SELECTED EXCERPT ->
------------------------------------------------

Skip to main content

Multi-Turn

Quick Summary

A multi-turn test case is a blueprint provided by deepeval to unit test a series of LLM interactions. A multi-turn test case in deepeval is represented by a ConversationalTestCase, and has TWO parameters:

  • turns
  • chatbot_role
note

deepeval makes the assumption that a multi-turn use case are mainly conversational chatbots. Agents on the other hand, should be evaluated via component-level evaluation instead, where each component in your agentic workflow is assessed individually.

Here's an example implementation of an ConversationalTestCase:

from deepeval.test_case import ConversationalTestCase, Turn

test_case = ConversationalTestCase(
turns=[
Turn(role="user", content="How are you doing?"),
Turn(role="assistant", content="Why do you care?)
]
)

Conversational Test Case

While a single-turn test case represents an individual LLM system interaction, a ConversationalTestCase encapsulates a series of Turns that make up an LLM-based conversation. This is particular useful if you're looking to for example evaluate a conversation between a user and an LLM-based chatbot.

A ConversationalTestCase can only be evaluated using conversational metrics.

main.py
from deepeval.test_case import Turn, ConversationalTestCase

turns = [
Turn(
role="assistant",
content="Why did the chicken cross the road?",
),
Turn(
role="user",
content="Are you trying to be funny?",
),
]

test_case = ConversationalTestCase(turns=turns)
note

Similar to how the term 'test case' refers to an LLMTestCase if not explicitly specified, the term 'metrics' also refer to non-conversational metrics throughout deepeval.

Turns

The turns parameter is a list of Turns and is basically a list of messages/exchanges in a user-LLM conversation. If you're using ConversationalGEval, you might also want to supply different parameteres to a Turn. A Turn is made up of the following parameters:

class Turn:
role: Literal["user", "assistant"]
content: str
user_id: Optional[str] = None
retrieval_context: Optional[List[str]] = None
tools_called: Optional[List[ToolCall]] = None
additional_metadata: Optional[Dict] = None
info

You should only provide the retrieval_context and tools_called parameter if the role is "assistant".

The role parameter specifies whether a particular turn is by the "user" (end user) or "assistant" (LLM). This is similar to OpenAI's API.

Chatbot Role

The chatbot_role parameter is an optional parameter that specifies what role the chatbot is supposed to play. This is currently only required for the RoleAdherenceMetric, where it is particularly useful for a role-playing evaluation use case.

from deepeval.test_case import Turn, ConversationalTestCase

test_case = ConversationalTestCase(chatbot_role="A happy jolly wizard.", turns=[Turn(...)])

------------------------------------------------

STORED DATA ->
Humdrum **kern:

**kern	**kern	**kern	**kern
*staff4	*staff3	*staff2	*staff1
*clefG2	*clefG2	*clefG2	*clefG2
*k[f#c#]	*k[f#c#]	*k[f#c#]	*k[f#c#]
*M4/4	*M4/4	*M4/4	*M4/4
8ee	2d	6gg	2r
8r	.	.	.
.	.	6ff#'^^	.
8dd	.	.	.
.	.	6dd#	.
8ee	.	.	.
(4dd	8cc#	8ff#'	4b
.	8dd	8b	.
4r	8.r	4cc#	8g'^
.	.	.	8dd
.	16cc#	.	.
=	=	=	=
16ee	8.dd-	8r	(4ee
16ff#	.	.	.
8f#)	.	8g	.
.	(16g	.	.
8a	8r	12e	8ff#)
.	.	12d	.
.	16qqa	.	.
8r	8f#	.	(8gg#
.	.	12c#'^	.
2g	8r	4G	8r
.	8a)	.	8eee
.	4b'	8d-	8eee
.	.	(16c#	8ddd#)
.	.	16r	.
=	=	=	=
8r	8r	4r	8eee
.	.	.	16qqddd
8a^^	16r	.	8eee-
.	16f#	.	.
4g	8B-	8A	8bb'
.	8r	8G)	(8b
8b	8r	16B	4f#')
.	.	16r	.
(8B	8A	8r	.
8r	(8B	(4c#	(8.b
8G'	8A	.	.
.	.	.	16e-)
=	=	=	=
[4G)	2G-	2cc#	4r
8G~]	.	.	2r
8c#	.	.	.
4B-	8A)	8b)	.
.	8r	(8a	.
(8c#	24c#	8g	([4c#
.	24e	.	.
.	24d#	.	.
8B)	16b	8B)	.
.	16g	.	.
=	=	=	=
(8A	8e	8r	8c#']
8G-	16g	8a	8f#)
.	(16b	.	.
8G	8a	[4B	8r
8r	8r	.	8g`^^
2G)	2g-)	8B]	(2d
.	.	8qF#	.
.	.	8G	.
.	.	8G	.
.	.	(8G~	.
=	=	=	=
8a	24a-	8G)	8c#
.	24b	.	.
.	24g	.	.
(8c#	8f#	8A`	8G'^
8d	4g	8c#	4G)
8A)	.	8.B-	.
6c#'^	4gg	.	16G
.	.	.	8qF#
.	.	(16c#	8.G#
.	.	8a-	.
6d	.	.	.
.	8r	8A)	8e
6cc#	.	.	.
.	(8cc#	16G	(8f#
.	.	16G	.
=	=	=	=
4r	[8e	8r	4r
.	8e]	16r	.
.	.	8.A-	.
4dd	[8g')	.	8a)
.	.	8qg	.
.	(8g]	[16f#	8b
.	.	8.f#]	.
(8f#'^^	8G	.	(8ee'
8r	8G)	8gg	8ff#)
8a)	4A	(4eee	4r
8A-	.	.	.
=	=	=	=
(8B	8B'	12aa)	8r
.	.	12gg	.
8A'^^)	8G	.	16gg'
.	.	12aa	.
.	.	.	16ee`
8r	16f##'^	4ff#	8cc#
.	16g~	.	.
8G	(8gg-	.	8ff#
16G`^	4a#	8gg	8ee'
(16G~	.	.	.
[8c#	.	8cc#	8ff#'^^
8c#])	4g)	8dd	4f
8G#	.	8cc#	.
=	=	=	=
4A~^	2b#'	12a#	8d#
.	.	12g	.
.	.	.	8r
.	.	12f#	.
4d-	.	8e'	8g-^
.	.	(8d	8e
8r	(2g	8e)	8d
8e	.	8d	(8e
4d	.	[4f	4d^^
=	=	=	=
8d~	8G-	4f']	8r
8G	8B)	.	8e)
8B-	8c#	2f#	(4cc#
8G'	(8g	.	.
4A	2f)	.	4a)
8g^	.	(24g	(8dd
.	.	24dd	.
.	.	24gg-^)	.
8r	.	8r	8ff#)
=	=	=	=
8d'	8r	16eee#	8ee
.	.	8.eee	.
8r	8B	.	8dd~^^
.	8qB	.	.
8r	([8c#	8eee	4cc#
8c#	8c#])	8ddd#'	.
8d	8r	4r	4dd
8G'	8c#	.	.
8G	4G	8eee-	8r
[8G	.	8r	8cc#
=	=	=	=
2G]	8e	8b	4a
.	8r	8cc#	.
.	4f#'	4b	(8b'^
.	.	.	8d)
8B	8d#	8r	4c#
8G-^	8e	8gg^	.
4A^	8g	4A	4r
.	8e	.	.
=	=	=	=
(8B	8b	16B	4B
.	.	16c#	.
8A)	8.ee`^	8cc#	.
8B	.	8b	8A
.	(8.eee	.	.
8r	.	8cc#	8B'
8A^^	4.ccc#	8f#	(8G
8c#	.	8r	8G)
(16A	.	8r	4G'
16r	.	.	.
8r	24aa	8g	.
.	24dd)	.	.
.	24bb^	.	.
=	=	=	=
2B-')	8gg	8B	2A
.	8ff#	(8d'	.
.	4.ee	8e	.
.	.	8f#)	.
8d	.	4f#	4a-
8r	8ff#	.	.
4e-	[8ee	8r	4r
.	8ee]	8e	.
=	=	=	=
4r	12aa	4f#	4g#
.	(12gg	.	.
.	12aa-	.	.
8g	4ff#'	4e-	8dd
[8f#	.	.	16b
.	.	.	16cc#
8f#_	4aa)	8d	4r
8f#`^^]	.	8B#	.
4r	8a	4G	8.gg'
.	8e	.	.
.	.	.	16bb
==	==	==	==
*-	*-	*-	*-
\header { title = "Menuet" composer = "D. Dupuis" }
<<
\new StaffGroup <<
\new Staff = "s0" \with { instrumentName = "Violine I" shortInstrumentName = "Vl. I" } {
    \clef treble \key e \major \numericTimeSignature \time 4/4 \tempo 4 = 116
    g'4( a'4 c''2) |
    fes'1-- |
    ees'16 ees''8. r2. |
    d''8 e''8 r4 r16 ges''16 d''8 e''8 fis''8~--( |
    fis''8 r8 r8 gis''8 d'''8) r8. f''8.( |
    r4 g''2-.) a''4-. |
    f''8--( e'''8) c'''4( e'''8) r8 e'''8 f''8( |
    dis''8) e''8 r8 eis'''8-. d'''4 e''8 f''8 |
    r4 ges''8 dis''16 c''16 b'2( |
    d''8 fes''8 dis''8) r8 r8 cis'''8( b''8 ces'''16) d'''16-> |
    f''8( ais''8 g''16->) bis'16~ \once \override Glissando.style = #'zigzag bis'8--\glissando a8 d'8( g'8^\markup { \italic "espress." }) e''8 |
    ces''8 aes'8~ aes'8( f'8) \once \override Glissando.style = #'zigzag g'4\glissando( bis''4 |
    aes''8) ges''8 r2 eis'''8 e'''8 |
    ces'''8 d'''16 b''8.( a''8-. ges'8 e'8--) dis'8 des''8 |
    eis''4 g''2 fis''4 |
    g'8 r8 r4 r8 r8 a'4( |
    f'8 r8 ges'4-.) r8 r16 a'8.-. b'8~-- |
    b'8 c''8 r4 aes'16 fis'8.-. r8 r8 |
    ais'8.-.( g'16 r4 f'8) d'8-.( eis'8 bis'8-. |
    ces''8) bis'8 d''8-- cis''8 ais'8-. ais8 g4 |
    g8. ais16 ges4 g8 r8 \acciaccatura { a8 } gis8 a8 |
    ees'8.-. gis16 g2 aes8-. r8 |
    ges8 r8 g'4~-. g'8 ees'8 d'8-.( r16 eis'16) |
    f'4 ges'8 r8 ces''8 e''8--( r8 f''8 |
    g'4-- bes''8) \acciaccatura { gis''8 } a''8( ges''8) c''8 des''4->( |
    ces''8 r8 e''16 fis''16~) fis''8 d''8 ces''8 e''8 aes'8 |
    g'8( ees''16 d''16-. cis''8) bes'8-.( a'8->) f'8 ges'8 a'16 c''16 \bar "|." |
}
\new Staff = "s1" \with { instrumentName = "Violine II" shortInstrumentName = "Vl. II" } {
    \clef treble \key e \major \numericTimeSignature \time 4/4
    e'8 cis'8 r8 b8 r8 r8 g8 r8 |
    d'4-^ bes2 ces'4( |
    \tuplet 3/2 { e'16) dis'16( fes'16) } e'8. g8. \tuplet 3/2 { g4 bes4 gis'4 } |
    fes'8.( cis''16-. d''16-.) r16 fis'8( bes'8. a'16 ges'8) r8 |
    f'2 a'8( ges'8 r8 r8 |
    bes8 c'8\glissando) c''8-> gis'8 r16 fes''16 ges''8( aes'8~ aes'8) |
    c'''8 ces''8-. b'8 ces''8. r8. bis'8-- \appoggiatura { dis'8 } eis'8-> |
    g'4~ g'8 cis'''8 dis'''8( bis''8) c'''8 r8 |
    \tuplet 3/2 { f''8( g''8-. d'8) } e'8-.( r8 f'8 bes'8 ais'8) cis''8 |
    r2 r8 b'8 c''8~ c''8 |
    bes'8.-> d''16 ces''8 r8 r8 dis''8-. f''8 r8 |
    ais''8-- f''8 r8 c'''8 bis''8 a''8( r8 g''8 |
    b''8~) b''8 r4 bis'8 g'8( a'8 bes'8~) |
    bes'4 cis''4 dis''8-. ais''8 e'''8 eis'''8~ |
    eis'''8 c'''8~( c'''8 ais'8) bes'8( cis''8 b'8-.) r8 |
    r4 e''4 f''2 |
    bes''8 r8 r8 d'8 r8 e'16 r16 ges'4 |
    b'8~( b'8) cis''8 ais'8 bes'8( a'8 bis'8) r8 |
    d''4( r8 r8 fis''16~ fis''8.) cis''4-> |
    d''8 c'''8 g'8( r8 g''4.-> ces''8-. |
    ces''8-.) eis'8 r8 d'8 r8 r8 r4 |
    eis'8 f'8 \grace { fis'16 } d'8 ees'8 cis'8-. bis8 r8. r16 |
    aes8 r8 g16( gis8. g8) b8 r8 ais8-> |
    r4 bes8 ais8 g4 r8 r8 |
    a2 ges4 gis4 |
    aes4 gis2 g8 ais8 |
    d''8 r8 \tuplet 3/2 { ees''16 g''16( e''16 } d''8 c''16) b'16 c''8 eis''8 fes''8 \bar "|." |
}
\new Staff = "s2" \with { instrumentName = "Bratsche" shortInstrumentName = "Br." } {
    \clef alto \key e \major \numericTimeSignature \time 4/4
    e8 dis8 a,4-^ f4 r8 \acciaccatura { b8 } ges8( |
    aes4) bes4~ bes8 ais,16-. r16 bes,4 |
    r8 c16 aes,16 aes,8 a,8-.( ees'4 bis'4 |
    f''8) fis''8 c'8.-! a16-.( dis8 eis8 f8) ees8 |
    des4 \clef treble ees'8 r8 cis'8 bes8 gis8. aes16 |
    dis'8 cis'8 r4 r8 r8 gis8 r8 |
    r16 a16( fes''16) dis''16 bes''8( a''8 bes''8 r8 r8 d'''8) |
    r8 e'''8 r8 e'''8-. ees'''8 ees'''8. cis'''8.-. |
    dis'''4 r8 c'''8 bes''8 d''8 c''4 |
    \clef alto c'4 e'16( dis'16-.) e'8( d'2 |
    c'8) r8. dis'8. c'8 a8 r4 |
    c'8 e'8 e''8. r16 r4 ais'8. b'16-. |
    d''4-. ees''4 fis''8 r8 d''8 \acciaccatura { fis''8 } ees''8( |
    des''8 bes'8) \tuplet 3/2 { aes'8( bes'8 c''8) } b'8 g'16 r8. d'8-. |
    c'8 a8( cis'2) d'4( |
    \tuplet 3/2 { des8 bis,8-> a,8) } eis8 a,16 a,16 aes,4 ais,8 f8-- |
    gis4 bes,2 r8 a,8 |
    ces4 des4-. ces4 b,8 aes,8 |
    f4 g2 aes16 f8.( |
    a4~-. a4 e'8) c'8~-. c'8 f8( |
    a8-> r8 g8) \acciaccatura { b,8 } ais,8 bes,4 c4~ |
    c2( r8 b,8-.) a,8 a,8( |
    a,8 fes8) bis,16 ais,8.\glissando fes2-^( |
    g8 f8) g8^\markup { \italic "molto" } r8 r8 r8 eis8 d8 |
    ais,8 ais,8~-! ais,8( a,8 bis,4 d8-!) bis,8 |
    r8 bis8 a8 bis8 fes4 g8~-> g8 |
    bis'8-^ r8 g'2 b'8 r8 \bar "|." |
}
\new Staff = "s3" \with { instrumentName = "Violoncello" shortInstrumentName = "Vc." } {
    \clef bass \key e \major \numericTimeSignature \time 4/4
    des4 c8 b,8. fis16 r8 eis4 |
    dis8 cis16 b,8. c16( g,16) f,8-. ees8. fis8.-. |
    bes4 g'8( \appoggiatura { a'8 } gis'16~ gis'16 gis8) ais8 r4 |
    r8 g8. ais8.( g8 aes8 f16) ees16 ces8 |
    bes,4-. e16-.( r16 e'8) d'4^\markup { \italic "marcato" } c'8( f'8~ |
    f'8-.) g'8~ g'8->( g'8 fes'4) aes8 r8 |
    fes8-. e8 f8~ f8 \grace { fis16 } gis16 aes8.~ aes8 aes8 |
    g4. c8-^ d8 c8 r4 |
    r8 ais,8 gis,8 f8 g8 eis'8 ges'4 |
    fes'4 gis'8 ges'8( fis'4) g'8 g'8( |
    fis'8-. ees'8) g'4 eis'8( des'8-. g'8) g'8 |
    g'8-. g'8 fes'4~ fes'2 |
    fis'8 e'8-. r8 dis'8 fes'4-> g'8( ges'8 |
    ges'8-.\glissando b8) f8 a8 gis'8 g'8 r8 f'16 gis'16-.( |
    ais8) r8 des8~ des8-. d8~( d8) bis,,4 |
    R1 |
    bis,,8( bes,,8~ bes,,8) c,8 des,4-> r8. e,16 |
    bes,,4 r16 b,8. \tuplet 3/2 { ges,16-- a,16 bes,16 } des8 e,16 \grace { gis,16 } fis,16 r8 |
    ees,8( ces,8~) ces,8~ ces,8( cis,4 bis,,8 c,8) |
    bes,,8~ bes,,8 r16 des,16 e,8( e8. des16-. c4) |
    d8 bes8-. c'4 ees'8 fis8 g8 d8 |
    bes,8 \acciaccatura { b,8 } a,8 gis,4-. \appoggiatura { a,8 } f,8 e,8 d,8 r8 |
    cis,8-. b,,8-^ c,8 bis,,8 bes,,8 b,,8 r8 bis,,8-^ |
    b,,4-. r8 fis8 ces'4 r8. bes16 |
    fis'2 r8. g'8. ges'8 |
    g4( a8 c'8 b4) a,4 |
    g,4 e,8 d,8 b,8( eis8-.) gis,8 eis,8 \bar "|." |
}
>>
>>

------------------------------------------------

TASK ITEM A ->
In the multi-turn test case documentation, which metric is the chatbot_role parameter currently only required for?
TASK ITEM B ->
Reproduce the multi-turn test case documentation word for word, from "While a single-turn" up to and including "an LLM-based chatbot.".

EXPECTED ANSWER A ->
The RoleAdherenceMetric.

EXPECTED ANSWER B ->
While a single-turn test case represents an individual LLM system interaction, a ConversationalTestCase encapsulates a series of Turns that make up an LLM-based conversation. This is particular useful if you're looking to for example evaluate a conversation between a user and an LLM-based chatbot.